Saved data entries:
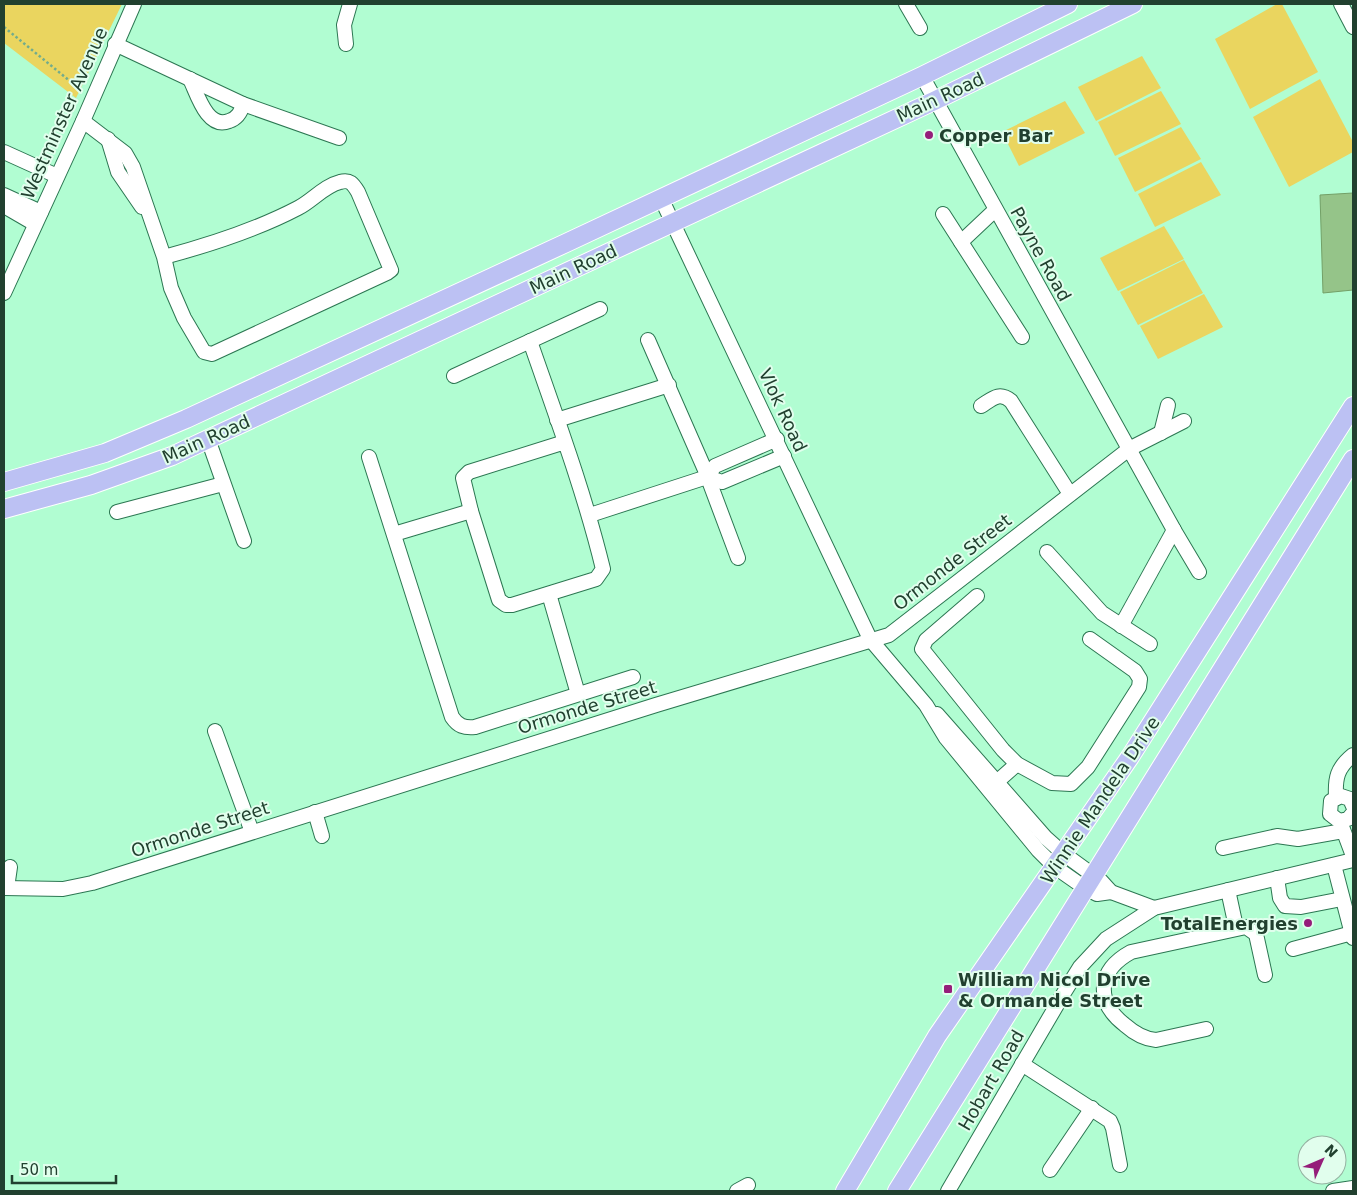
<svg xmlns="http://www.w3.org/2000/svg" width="1357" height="1195" viewBox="0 0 1357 1195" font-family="'DejaVu Sans',sans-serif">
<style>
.green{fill:#ead55f}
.building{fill:#95c489;stroke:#73a067}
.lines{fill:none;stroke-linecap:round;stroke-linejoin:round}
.minor-casing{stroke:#2c7752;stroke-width:16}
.major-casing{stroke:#fff;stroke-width:20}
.path{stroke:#73ac8c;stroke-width:2.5;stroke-dasharray:2.5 2.5;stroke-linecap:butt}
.minor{stroke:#fff;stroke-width:14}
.major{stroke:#bcc1f3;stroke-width:18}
.poi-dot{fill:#951e7a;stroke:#e1feed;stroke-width:2}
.labels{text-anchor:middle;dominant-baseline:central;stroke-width:4;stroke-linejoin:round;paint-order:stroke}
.street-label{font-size:18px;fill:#21402f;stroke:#e1feed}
.poi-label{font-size:18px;font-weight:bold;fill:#21402f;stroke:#e1feed;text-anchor:start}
</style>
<rect width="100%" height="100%" fill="#b1fdd2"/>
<g class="green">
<polygon points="4,4 122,4 76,98 4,43"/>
<polygon points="1277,4 1282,4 1318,72 1250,109 1215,39"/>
<polygon points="1142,56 1161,88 1096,121 1078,87"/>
<polygon points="1320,79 1353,142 1353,152 1289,187 1253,117"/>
<polygon points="1161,91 1181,124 1115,156 1098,122"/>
<polygon points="1065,101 1085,133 1019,166 1002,132"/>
<polygon points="1181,127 1201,159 1135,192 1118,158"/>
<polygon points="1201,162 1221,195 1155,227 1138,194"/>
<polygon points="1164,226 1184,259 1118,291 1100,258"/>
<polygon points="1184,260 1203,293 1138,325 1120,292"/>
<polygon points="1204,294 1223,327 1158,359 1140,326"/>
</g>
<polygon class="building" points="1353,193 1353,290 1323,293 1320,195"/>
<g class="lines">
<g class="minor-casing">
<g id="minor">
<polyline points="906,4 920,28"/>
<polyline points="1341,4 1353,27"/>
<polyline points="115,44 243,104 339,138"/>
<polyline points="346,44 344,25 350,4"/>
<polyline points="922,76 1174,530 1199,572"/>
<path d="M190,79C197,93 207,130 229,121C238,118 241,112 243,104"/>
<path d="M83,121L125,153L133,167L164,257L171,288L184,318L204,352L212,354L387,273L391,270L358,192C353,184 350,179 340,182C324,186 312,201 298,208C256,230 209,245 164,257"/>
<polyline points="108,139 118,172 142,207"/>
<polyline points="4,152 57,176"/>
<polyline points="4,195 41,212"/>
<polyline points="661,198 870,639 926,705 946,738 1038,850 1055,867 1085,888 1097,894 1111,892"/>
<polyline points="4,206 35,224"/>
<polyline points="943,214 1022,337"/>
<polyline points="961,242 995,210"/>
<polyline points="4,293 83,121 134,4"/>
<polyline points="648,340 705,470 738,558"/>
<path d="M530,341C556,416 584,491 603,569L596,579L512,605H506L499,600L471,511L463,478L469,472L565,442"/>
<polyline points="454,376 600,309"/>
<path d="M981,406C992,399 999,391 1011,401L1070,494"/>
<polyline points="557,420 669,385"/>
<polyline points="1161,433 1168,405"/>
<polyline points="208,439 244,541"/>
<path d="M369,457L452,717C458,726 464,728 475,727L633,677"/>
<polyline points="707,477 715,466 777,439"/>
<polyline points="117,512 223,484"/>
<polyline points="590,515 707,477 722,482 784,456"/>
<polyline points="394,534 471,511"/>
<polyline points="1047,552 1102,613 1150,644"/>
<polyline points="549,594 578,694"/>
<polyline points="977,596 926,640 922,649 1003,750 1017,764 1052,783 1071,784 1088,767 1139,687 1140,679 1135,671 1090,639"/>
<polyline points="1121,626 1174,530"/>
<polyline points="937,714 1046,838 1064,854 1101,881 1111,892 1154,908"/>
<polyline points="215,731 252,832"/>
<polyline points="991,787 1017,764"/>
<path d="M1336,797C1335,778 1337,768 1353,755"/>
<polyline points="1353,806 1350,799 1341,796 1331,801 1330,814 1339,821 1348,819 1353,813"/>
<polyline points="315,812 322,836"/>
<polyline points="1341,824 1353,856"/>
<polyline points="1223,848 1277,836 1298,839 1343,831"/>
<polyline points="1334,865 1353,938"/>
<polyline points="1277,878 1280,898 1285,906 1301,907 1342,899"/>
<polyline points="4,888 63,889 92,883 656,705 889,635 1129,449 1184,421"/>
<polyline points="7,888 10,867"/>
<polyline points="1228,890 1236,927"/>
<polyline points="1293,949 1352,933"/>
<path d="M1206,1029L1156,1040C1143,1039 1134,1033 1125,1025C1094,1001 1098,970 1131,952L1246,927L1256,934L1265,975"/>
<polyline points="1022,1064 1110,1121 1113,1128 1120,1165"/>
<polyline points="1050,1170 1092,1108"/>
<polyline points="737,1191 748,1185"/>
<polyline points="948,1191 1065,991 1080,967 1106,939 1154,908 1353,860"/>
<polyline points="1333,1191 1353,1188"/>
</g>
</g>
<g class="major-casing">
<g id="major">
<polyline points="4,482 105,453 186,419 566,243 922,76 1068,4"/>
<polyline points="4,509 91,485 172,456 934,101 1133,4"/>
<polyline points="845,1191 937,1036 1130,757 1353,406"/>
<polyline points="897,1191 1353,459"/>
</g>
</g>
<polyline class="path" points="4,27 82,91"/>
<use href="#minor" class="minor"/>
<use href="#major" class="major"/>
</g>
<g class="poi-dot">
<circle cx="929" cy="135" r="5"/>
<circle cx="1308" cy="923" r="5"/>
<rect x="943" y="984" width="10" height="10" rx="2.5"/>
</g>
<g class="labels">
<g class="street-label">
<text transform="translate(940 97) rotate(-25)">Main Road</text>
<text transform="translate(64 113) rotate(-66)">Westminster Avenue</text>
<text transform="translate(1041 254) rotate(61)">Payne Road</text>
<text transform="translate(573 269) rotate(-25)">Main Road</text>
<text transform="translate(783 410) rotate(65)">Vlok Road</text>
<text transform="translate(206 439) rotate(-24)">Main Road</text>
<text transform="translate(952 562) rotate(-38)">Ormonde Street</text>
<text transform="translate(587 707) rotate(-17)">Ormonde Street</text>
<text transform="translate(1100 800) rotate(-56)">Winnie Mandela Drive</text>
<text transform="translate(200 829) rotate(-18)">Ormonde Street</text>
<text transform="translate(991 1080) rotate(-60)">Hobart Road</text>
</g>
<g class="poi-label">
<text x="939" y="135">Copper Bar</text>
<text x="1298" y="923" text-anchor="end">TotalEnergies</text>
<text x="958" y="979">William Nicol Drive<tspan x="958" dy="21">&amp; Ormande Street</tspan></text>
</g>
</g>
<rect width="1357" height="1195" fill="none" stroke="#21402f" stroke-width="10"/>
<g transform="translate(1322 1160) rotate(45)"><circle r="24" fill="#e1feed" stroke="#94b2a1"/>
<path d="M0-4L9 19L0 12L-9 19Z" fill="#951e7a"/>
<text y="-8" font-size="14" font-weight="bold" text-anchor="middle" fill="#21402f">N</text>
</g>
<path d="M12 1175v8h104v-8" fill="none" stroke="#21402f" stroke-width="2.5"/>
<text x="20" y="1175" font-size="15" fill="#21402f" stroke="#e1feed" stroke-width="4" paint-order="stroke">50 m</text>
</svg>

## ASSIGNED TASK
Print the entries above exactly, taking out only the pictures.

## RESPONSE TO THIS TASK
<svg xmlns="http://www.w3.org/2000/svg" width="1357" height="1195" viewBox="0 0 1357 1195" font-family="'DejaVu Sans',sans-serif">
<style>
.green{fill:#ead55f}
.building{fill:#95c489;stroke:#73a067}
.lines{fill:none;stroke-linecap:round;stroke-linejoin:round}
.minor-casing{stroke:#2c7752;stroke-width:16}
.major-casing{stroke:#fff;stroke-width:20}
.path{stroke:#73ac8c;stroke-width:2.5;stroke-dasharray:2.5 2.5;stroke-linecap:butt}
.minor{stroke:#fff;stroke-width:14}
.major{stroke:#bcc1f3;stroke-width:18}
.poi-dot{fill:#951e7a;stroke:#e1feed;stroke-width:2}
.labels{text-anchor:middle;dominant-baseline:central;stroke-width:4;stroke-linejoin:round;paint-order:stroke}
.street-label{font-size:18px;fill:#21402f;stroke:#e1feed}
.poi-label{font-size:18px;font-weight:bold;fill:#21402f;stroke:#e1feed;text-anchor:start}
</style>
<rect width="100%" height="100%" fill="#b1fdd2"/>
<g class="green">
<polygon points="4,4 122,4 76,98 4,43"/>
<polygon points="1277,4 1282,4 1318,72 1250,109 1215,39"/>
<polygon points="1142,56 1161,88 1096,121 1078,87"/>
<polygon points="1320,79 1353,142 1353,152 1289,187 1253,117"/>
<polygon points="1161,91 1181,124 1115,156 1098,122"/>
<polygon points="1065,101 1085,133 1019,166 1002,132"/>
<polygon points="1181,127 1201,159 1135,192 1118,158"/>
<polygon points="1201,162 1221,195 1155,227 1138,194"/>
<polygon points="1164,226 1184,259 1118,291 1100,258"/>
<polygon points="1184,260 1203,293 1138,325 1120,292"/>
<polygon points="1204,294 1223,327 1158,359 1140,326"/>
</g>
<polygon class="building" points="1353,193 1353,290 1323,293 1320,195"/>
<g class="lines">
<g class="minor-casing">
<g id="minor">
<polyline points="906,4 920,28"/>
<polyline points="1341,4 1353,27"/>
<polyline points="115,44 243,104 339,138"/>
<polyline points="346,44 344,25 350,4"/>
<polyline points="922,76 1174,530 1199,572"/>
<path d="M190,79C197,93 207,130 229,121C238,118 241,112 243,104"/>
<path d="M83,121L125,153L133,167L164,257L171,288L184,318L204,352L212,354L387,273L391,270L358,192C353,184 350,179 340,182C324,186 312,201 298,208C256,230 209,245 164,257"/>
<polyline points="108,139 118,172 142,207"/>
<polyline points="4,152 57,176"/>
<polyline points="4,195 41,212"/>
<polyline points="661,198 870,639 926,705 946,738 1038,850 1055,867 1085,888 1097,894 1111,892"/>
<polyline points="4,206 35,224"/>
<polyline points="943,214 1022,337"/>
<polyline points="961,242 995,210"/>
<polyline points="4,293 83,121 134,4"/>
<polyline points="648,340 705,470 738,558"/>
<path d="M530,341C556,416 584,491 603,569L596,579L512,605H506L499,600L471,511L463,478L469,472L565,442"/>
<polyline points="454,376 600,309"/>
<path d="M981,406C992,399 999,391 1011,401L1070,494"/>
<polyline points="557,420 669,385"/>
<polyline points="1161,433 1168,405"/>
<polyline points="208,439 244,541"/>
<path d="M369,457L452,717C458,726 464,728 475,727L633,677"/>
<polyline points="707,477 715,466 777,439"/>
<polyline points="117,512 223,484"/>
<polyline points="590,515 707,477 722,482 784,456"/>
<polyline points="394,534 471,511"/>
<polyline points="1047,552 1102,613 1150,644"/>
<polyline points="549,594 578,694"/>
<polyline points="977,596 926,640 922,649 1003,750 1017,764 1052,783 1071,784 1088,767 1139,687 1140,679 1135,671 1090,639"/>
<polyline points="1121,626 1174,530"/>
<polyline points="937,714 1046,838 1064,854 1101,881 1111,892 1154,908"/>
<polyline points="215,731 252,832"/>
<polyline points="991,787 1017,764"/>
<path d="M1336,797C1335,778 1337,768 1353,755"/>
<polyline points="1353,806 1350,799 1341,796 1331,801 1330,814 1339,821 1348,819 1353,813"/>
<polyline points="315,812 322,836"/>
<polyline points="1341,824 1353,856"/>
<polyline points="1223,848 1277,836 1298,839 1343,831"/>
<polyline points="1334,865 1353,938"/>
<polyline points="1277,878 1280,898 1285,906 1301,907 1342,899"/>
<polyline points="4,888 63,889 92,883 656,705 889,635 1129,449 1184,421"/>
<polyline points="7,888 10,867"/>
<polyline points="1228,890 1236,927"/>
<polyline points="1293,949 1352,933"/>
<path d="M1206,1029L1156,1040C1143,1039 1134,1033 1125,1025C1094,1001 1098,970 1131,952L1246,927L1256,934L1265,975"/>
<polyline points="1022,1064 1110,1121 1113,1128 1120,1165"/>
<polyline points="1050,1170 1092,1108"/>
<polyline points="737,1191 748,1185"/>
<polyline points="948,1191 1065,991 1080,967 1106,939 1154,908 1353,860"/>
<polyline points="1333,1191 1353,1188"/>
</g>
</g>
<g class="major-casing">
<g id="major">
<polyline points="4,482 105,453 186,419 566,243 922,76 1068,4"/>
<polyline points="4,509 91,485 172,456 934,101 1133,4"/>
<polyline points="845,1191 937,1036 1130,757 1353,406"/>
<polyline points="897,1191 1353,459"/>
</g>
</g>
<polyline class="path" points="4,27 82,91"/>
<use href="#minor" class="minor"/>
<use href="#major" class="major"/>
</g>
<g class="poi-dot">
<circle cx="929" cy="135" r="5"/>
<circle cx="1308" cy="923" r="5"/>
<rect x="943" y="984" width="10" height="10" rx="2.5"/>
</g>
<g class="labels">
<g class="street-label">
<text transform="translate(940 97) rotate(-25)">Main Road</text>
<text transform="translate(64 113) rotate(-66)">Westminster Avenue</text>
<text transform="translate(1041 254) rotate(61)">Payne Road</text>
<text transform="translate(573 269) rotate(-25)">Main Road</text>
<text transform="translate(783 410) rotate(65)">Vlok Road</text>
<text transform="translate(206 439) rotate(-24)">Main Road</text>
<text transform="translate(952 562) rotate(-38)">Ormonde Street</text>
<text transform="translate(587 707) rotate(-17)">Ormonde Street</text>
<text transform="translate(1100 800) rotate(-56)">Winnie Mandela Drive</text>
<text transform="translate(200 829) rotate(-18)">Ormonde Street</text>
<text transform="translate(991 1080) rotate(-60)">Hobart Road</text>
</g>
<g class="poi-label">
<text x="939" y="135">Copper Bar</text>
<text x="1298" y="923" text-anchor="end">TotalEnergies</text>
<text x="958" y="979">William Nicol Drive<tspan x="958" dy="21">&amp; Ormande Street</tspan></text>
</g>
</g>
<rect width="1357" height="1195" fill="none" stroke="#21402f" stroke-width="10"/>
<g transform="translate(1322 1160) rotate(45)"><circle r="24" fill="#e1feed" stroke="#94b2a1"/>
<path d="M0-4L9 19L0 12L-9 19Z" fill="#951e7a"/>
<text y="-8" font-size="14" font-weight="bold" text-anchor="middle" fill="#21402f">N</text>
</g>
<path d="M12 1175v8h104v-8" fill="none" stroke="#21402f" stroke-width="2.5"/>
<text x="20" y="1175" font-size="15" fill="#21402f" stroke="#e1feed" stroke-width="4" paint-order="stroke">50 m</text>
</svg>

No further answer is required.